The whole crew of the film Gomorrah gathered in the conference room to field questions from the international press. Present with director Matteo Garrone and investigative journalist Roberto Saviano were actors Maria Nazionale, Toni Servillo, Salvatore Cantalupo, and Gianfelice Imparato, screenwriter Maurizio Braucci, and producer Domenico Procacci. Highlights follow:
Matteo Garrone, on decisions about the film's form:
"To produce the kind of emotional impact that I experienced when I went there, I thought this was the right choice in terms of filming. I wanted the filming to be almost invisible. And the film also lends itself to this kind of language.

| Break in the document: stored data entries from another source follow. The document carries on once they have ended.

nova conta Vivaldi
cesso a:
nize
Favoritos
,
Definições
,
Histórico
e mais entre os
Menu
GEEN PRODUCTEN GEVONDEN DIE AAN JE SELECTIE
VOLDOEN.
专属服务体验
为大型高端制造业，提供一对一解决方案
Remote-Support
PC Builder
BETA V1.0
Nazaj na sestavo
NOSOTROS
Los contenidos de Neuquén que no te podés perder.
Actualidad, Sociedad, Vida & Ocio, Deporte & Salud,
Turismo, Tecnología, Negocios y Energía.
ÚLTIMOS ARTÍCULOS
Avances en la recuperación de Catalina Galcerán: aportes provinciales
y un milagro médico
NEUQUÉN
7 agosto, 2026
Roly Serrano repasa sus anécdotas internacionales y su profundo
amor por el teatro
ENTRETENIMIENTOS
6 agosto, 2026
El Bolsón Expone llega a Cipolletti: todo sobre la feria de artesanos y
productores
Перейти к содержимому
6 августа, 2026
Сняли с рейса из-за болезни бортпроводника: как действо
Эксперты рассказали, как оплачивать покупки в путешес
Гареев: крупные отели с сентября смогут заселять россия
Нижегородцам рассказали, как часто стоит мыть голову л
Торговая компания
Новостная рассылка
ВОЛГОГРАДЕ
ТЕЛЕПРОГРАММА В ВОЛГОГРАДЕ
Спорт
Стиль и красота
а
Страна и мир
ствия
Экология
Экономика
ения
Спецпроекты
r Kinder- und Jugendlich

Any comments or unnecessary camera work or framing didn't fit in with the film... War reports also influenced me and encouraged me to choose this kind of language, because you need to give the audience the feeling that they're actually there... So that people almost sensed the smells in those places."
Roberto Saviano, on seeing organized crime as a corporation:
"The day the Twin Towers collapsed, two Neapolitans call each other up and say, 'Oh, did you see? There's some land available in lower Manhattan.' What the rest of the world experienced as a tragedy, they saw as an investment opportunity. That gives you an idea of how dynamic this organization is."
Matteo Garrone, on the risks involved in shooting:
"The population was very available. They participated whole-heartedly, and they were the first spectators of the film. When we shot these scenes, they were always looking on, providing advice, and participating actively. Often, it's the cinema that helps to shape these people's taste, and not the opposite... Even if the film denounces a given "reality," it moves in a different direction. It's not designed to be a kind of an inquiry... I don't feel I'm in any danger... I think the film and the book are very complementary."
Gianfelice Imparato, on his part:
"I was very fortunate, because my character represented the fear of most people who find themselves in such a situation... Just to react to what Matteo said, I agree. My character had to be invisible. No one was supposed to see him. In fact, he was called the Submarine... I was able to apply the rule I use in theater, the rule of subtraction... I really had to feel this fear."